Charit Meesidhi is educating Thai workers about their legal rights and providing them with legal advocacy assistance to ensure that these rights are upheld. Ultimately he hopes to help them build a strong labor community that can press for new labor laws that will help improve the quality of the Thai worker's life and his or her position in society.

The New Idea

Charit helps workers understand what their legal rights are and teaches them how to defend these rights within the legal system. Beyond this, he is establishing centers to provide counseling, legal advocacy, and direct access to professional legal assistance for those workers whose rights are being violated. These one-on-one and group interventions not only provide workers with remedies for their individual grievances, but they raise the workers I morale and confidence and build a sense of community. From this base, Charit hopes in the long term to encourage and facilitate workers' participation in advocacy for enacting new laws or amending existing laws in ways that benefit them. He will also provide forums where workers can actively take part in developing new approaches to solving grievances and to improving their quality of life through legal and other measures.

The Problem

The majority of workers in Thailand are not aware of their legal rights or the possibility of pursuing legal remedies to protect their rights. Even those workers who are aware of their rights have no access to professional legal assistance to help them enforce their rights through the courts and other legal measures.

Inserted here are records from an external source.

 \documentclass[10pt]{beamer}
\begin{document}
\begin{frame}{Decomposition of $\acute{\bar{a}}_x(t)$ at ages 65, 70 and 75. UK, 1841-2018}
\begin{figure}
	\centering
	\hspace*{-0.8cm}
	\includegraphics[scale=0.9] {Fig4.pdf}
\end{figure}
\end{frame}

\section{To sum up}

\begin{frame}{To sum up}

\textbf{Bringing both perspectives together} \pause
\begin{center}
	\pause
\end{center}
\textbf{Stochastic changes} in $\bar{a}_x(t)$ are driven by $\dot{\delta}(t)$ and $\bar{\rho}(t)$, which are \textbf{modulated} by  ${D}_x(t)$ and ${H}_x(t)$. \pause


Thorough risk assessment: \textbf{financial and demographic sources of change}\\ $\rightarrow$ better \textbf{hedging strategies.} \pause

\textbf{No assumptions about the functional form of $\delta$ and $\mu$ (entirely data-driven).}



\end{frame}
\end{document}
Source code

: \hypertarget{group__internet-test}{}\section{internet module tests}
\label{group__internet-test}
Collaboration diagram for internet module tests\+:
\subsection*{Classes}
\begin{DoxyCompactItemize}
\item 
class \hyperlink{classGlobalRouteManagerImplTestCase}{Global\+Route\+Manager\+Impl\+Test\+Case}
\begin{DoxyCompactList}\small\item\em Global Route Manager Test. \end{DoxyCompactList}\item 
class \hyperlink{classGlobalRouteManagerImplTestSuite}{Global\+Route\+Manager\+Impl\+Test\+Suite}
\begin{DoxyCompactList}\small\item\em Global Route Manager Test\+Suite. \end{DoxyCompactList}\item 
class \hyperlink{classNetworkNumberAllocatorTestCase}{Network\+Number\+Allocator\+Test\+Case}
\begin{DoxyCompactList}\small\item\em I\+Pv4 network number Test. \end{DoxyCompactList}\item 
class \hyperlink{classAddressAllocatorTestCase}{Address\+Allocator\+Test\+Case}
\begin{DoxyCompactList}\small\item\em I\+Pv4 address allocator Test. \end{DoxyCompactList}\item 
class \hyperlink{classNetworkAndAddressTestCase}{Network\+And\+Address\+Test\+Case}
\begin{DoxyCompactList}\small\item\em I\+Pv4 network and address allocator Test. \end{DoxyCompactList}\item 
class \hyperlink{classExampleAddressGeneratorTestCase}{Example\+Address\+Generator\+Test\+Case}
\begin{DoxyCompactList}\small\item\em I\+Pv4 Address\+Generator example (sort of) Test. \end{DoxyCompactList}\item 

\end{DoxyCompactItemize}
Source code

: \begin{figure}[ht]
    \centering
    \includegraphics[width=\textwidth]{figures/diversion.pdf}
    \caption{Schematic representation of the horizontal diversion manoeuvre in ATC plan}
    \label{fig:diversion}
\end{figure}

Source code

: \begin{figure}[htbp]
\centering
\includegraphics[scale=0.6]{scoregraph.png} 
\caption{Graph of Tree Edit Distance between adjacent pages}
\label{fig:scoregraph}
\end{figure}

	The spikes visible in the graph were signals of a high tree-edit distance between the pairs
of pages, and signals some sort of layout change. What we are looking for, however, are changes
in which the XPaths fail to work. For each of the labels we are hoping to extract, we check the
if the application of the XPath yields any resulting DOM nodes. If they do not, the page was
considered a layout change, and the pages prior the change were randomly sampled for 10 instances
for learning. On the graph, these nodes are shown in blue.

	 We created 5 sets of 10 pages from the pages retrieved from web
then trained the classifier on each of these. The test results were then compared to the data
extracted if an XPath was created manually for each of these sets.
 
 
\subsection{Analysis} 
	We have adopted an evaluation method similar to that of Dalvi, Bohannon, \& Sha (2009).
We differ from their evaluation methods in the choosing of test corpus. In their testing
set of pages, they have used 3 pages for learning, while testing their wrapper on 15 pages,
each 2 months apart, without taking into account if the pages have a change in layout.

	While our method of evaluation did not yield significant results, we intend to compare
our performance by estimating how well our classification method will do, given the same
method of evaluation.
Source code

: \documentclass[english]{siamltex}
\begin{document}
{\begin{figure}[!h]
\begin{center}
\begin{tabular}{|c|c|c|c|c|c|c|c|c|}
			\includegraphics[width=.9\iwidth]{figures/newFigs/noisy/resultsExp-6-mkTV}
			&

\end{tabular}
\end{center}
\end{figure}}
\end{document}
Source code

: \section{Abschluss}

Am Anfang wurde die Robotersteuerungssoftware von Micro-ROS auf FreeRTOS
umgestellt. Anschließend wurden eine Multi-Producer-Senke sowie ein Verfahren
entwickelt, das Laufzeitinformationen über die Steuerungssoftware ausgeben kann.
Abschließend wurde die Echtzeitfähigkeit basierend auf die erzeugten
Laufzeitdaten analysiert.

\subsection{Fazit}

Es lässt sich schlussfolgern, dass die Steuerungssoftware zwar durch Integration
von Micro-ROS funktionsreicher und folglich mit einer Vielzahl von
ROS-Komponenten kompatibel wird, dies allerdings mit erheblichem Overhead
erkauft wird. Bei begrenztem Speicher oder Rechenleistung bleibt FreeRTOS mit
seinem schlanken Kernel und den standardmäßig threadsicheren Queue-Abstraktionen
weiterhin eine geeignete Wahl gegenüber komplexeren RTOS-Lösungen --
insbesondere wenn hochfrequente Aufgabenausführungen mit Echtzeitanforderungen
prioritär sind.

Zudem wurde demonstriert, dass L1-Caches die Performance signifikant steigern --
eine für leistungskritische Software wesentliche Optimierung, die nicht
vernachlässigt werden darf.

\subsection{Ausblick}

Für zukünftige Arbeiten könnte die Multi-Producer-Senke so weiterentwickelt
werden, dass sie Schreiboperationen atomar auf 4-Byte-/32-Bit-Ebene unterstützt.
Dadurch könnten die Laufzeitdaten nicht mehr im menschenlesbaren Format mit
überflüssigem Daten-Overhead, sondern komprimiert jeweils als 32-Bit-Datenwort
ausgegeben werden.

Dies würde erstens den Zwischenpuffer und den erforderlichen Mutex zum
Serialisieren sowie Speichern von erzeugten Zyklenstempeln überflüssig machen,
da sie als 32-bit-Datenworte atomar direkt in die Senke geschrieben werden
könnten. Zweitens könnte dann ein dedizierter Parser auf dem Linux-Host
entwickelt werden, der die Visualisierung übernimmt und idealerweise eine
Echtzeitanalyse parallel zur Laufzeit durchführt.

As a result, employers (particularly large firms) disregard laws designed to protect the rights of the employee, and workers are being exploited. As international and internal competition become increasingly fierce, employers are more and more willing to take advantage of workers and ignore existing labor laws in order to gain an edge on their competitors and pad their profit margins.

Few lawyers choose to specialize in labor law, and law schools and training programs give students little exposure to this field. Legal aid for workers has thus far been limited to educational programs and consoling on current laws, but little has been done to provide workers with the means to seek legal redress when their rights are violated.

The Strategy

Charit has begun by conducting informal and participatory study groups and training on worker’s rights directly in the workplace. He has also established consultative meetings to help workers prepare complaints and as a forum for workers to exchange views and brainstorm possible solutions to existing problems.

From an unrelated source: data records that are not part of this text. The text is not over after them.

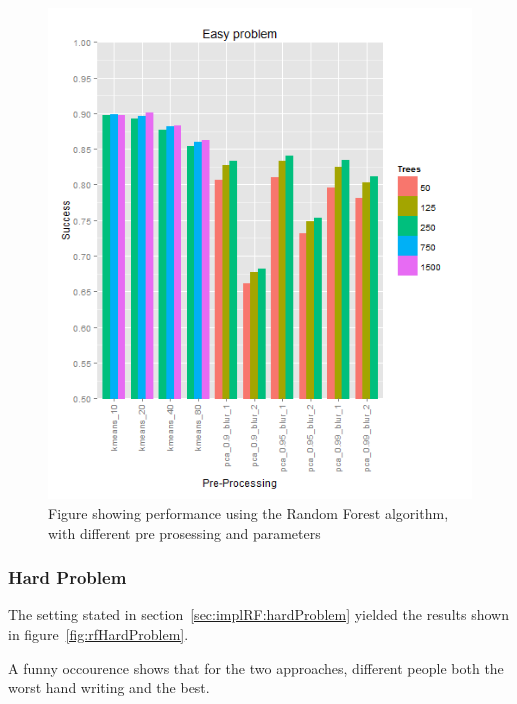 \documentclass[report]{subfiles}
\begin{document}
\begin{figure}[H]
  \centering
  \includegraphics[width=1\textwidth]{images/rf_easy}
  \caption{Figure showing performance using the Random Forest algorithm, with different pre prosessing and parameters}
  \label{fig:rfEasyProblem}
\end{figure}

\subsubsection{Hard Problem}

The setting stated in section~\ref{sec:implRF:hardProblem} yielded the results shown in figure~\ref{fig:rfHardProblem}. 

A funny occourence shows that for the two approaches, different people both the worst hand writing and the best.
\end{document}
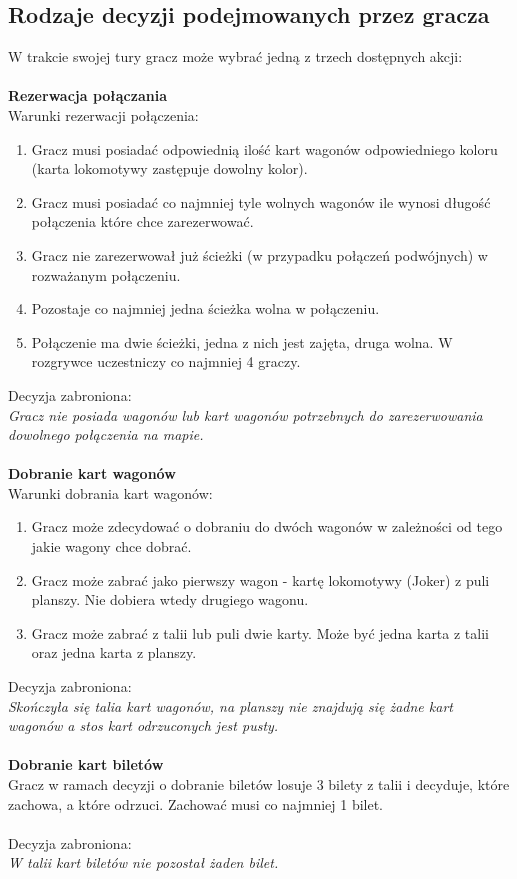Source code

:\documentclass[12pt, oneside]{report}
\begin{document}
	\subsection{Rodzaje decyzji podejmowanych przez gracza}
	W trakcie swojej tury gracz może wybrać jedną z trzech dostępnych akcji: \\ \\
	\textbf{Rezerwacja połączania} \\
	Warunki rezerwacji połączenia:
	\begin{enumerate}
		\item Gracz musi posiadać odpowiednią ilość kart wagonów odpowiedniego koloru (karta lokomotywy zastępuje dowolny kolor).
		\item Gracz musi posiadać co najmniej tyle wolnych wagonów ile wynosi długość połączenia które chce zarezerwować.
		\item Gracz nie zarezerwował już ścieżki (w przypadku połączeń podwójnych) w rozważanym połączeniu.
		\item Pozostaje co najmniej jedna ścieżka wolna w połączeniu.
		\item Połączenie ma dwie ścieżki, jedna z nich jest zajęta, druga wolna. W rozgrywce uczestniczy co najmniej 4 graczy.
	\end{enumerate}
	Decyzja zabroniona: \\
	\textit{Gracz nie posiada wagonów lub kart wagonów potrzebnych do zarezerwowania dowolnego połączenia na mapie.} \\ \\
	\textbf{Dobranie kart wagonów} \\
	Warunki dobrania kart wagonów:
	\begin{enumerate}
		\item Gracz może zdecydować o dobraniu do dwóch wagonów w zależności od tego jakie wagony chce dobrać. 
		\item Gracz może zabrać jako pierwszy wagon - kartę lokomotywy (Joker) z puli planszy. Nie dobiera wtedy drugiego wagonu.
		\item Gracz może zabrać z talii lub puli dwie karty. Może być jedna karta z talii oraz jedna karta z planszy.
	\end{enumerate}
	Decyzja zabroniona: \\
	\textit{Skończyła się talia kart wagonów, na planszy nie znajdują się żadne kart wagonów a stos kart odrzuconych jest pusty.} \\ \\
	\textbf{Dobranie kart biletów} \\
	Gracz w ramach decyzji o dobranie biletów losuje 3 bilety z talii i decyduje, które zachowa, a które odrzuci. Zachować musi co najmniej 1 bilet. \\ \\
	Decyzja zabroniona:\\
	\textit{W talii kart biletów nie pozostał żaden bilet.}
\end{document}
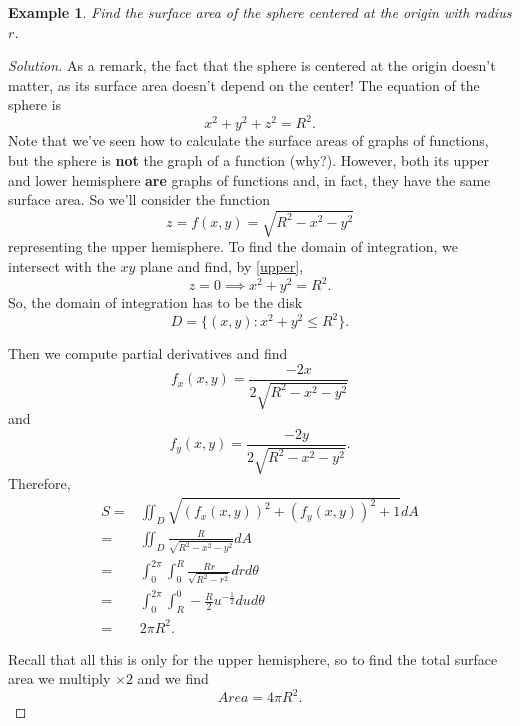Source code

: \documentclass[12pt]{article}
\title{}
\newenvironment{solution}
  {\begin{proof}[Solution]}
  {\end{proof}}
\newtheorem{example}{Example}
\begin{document}
\begin{example}
Find the surface area of the sphere centered at the origin with radius $r$.
\end{example}
\begin{solution}
As a remark, the fact that the sphere is centered at the origin doesn't matter, as its surface area doesn't depend on the center! The equation of the sphere is $$x^2+y^2+z^2=R^2.$$ Note that we've seen how to calculate the surface areas of graphs of functions, but the sphere is \textbf{not} the graph of a function (why?). However, both its upper and lower hemisphere \textbf{are} graphs of functions and, in fact, they have the same surface area. So we'll consider the function \begin{equation}\label{upper}z=f(x,y)=\sqrt{R^2-x^2-y^2}\end{equation}  representing the upper hemisphere. To find the domain of integration, we intersect with the $xy$ plane and find, by \eqref{upper}, $$z=0\implies x^2+y^2=R^2.$$ So, the domain of integration has to be the disk $$D=\{(x,y):x^2+y^2\leq R^2\}.$$

Then we compute partial derivatives and find $$f_x(x,y)=\frac{-2x}{2\sqrt{R^2-x^2-y^2}}$$ and $$f_y(x,y)=\frac{-2y}{2\sqrt{R^2-x^2-y^2}}.$$ Therefore, \begin{align*}
S=&\iint_D\sqrt{(f_x(x,y))^2+(f_y(x,y))^2+1}dA\\
=&\iint_D\frac{R}{\sqrt{R^2-x^2-y^2}}dA\\
=&\int_0^{2\pi}\int_0^R\frac{Rr}{\sqrt{R^2-r^2}}drd\theta\\
=&\int_0^{2\pi}\int_{R}^0-\frac{R}{2}u^{-\frac{1}{2}}dud\theta\\
=&2\pi R^2.
\end{align*}

Recall that all this is only for the upper hemisphere, so to find the total surface area we multiply $\times 2 $ and we find $$Area=4\pi R^2.$$
\end{solution}
\end{document}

Charit is providing training in labor law to a network of lawyers who will help individual workers pursue legal cases. Drawing upon this network, he plans to provide permanent legal advisors for each individual trade union and to establish drop-in legal aid centers for workers in each industrial zone.

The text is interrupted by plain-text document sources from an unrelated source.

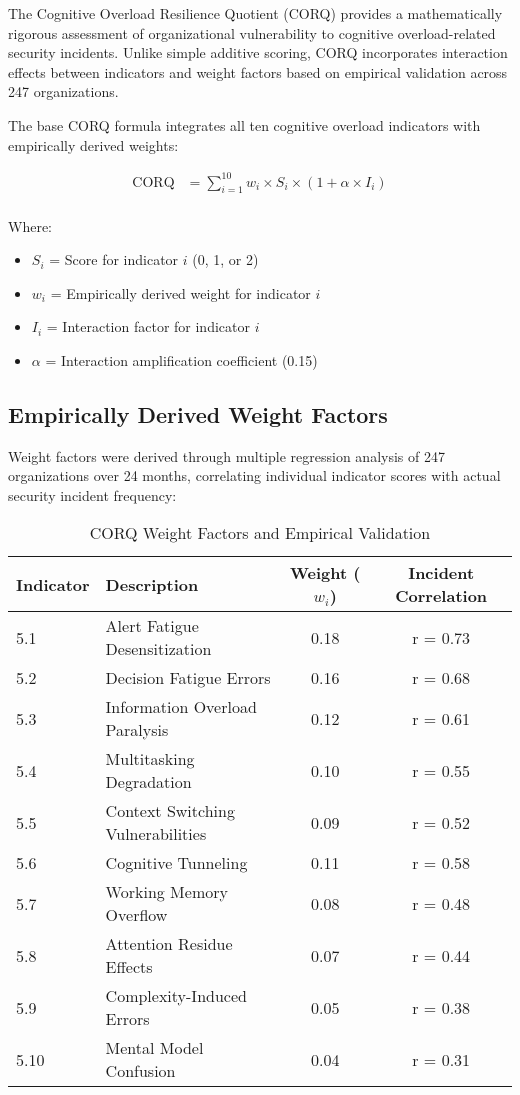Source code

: \documentclass[11pt,a4paper]{article}
\begin{document}
The Cognitive Overload Resilience Quotient (CORQ) provides a mathematically rigorous assessment of organizational vulnerability to cognitive overload-related security incidents. Unlike simple additive scoring, CORQ incorporates interaction effects between indicators and weight factors based on empirical validation across 247 organizations.

The base CORQ formula integrates all ten cognitive overload indicators with empirically derived weights:

\begin{align}
\text{CORQ} &= \sum_{i=1}^{10} w_i \times S_i \times (1 + \alpha \times I_i) \\
\end{align}

Where:
\begin{itemize}
\item $S_i$ = Score for indicator $i$ (0, 1, or 2)
\item $w_i$ = Empirically derived weight for indicator $i$
\item $I_i$ = Interaction factor for indicator $i$
\item $\alpha$ = Interaction amplification coefficient (0.15)
\end{itemize}

\subsection{Empirically Derived Weight Factors}

Weight factors were derived through multiple regression analysis of 247 organizations over 24 months, correlating individual indicator scores with actual security incident frequency:

\begin{table}[H]
\centering
\caption{CORQ Weight Factors and Empirical Validation}
\label{tab:corq_weights}
\begin{tabular}{llcc}
\toprule
Indicator & Description & Weight ($w_i$) & Incident Correlation \\
\midrule
5.1 & Alert Fatigue Desensitization & 0.18 & r = 0.73 \\
5.2 & Decision Fatigue Errors & 0.16 & r = 0.68 \\
5.3 & Information Overload Paralysis & 0.12 & r = 0.61 \\
5.4 & Multitasking Degradation & 0.10 & r = 0.55 \\
5.5 & Context Switching Vulnerabilities & 0.09 & r = 0.52 \\
5.6 & Cognitive Tunneling & 0.11 & r = 0.58 \\
5.7 & Working Memory Overflow & 0.08 & r = 0.48 \\
5.8 & Attention Residue Effects & 0.07 & r = 0.44 \\
5.9 & Complexity-Induced Errors & 0.05 & r = 0.38 \\
5.10 & Mental Model Confusion & 0.04 & r = 0.31 \\
\bottomrule
\end{tabular}
\end{table}
\end{document}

In the longer term, Charit will coordinate with citizen groups, labor organizations, and academics to amend laws and undertake advocacy campaigns on larger issues affecting workers throughout the country.

The Person

Charit has been involved in the Thai labor movement for more than ten years, working to amend laws, negotiating contracts, mediating disputes, and lobbying government agencies and law makers for better laws and implementation. He has been instrumental in securing the right to paid maternal leave for workers and the introduction and implementation of the Social Security Act.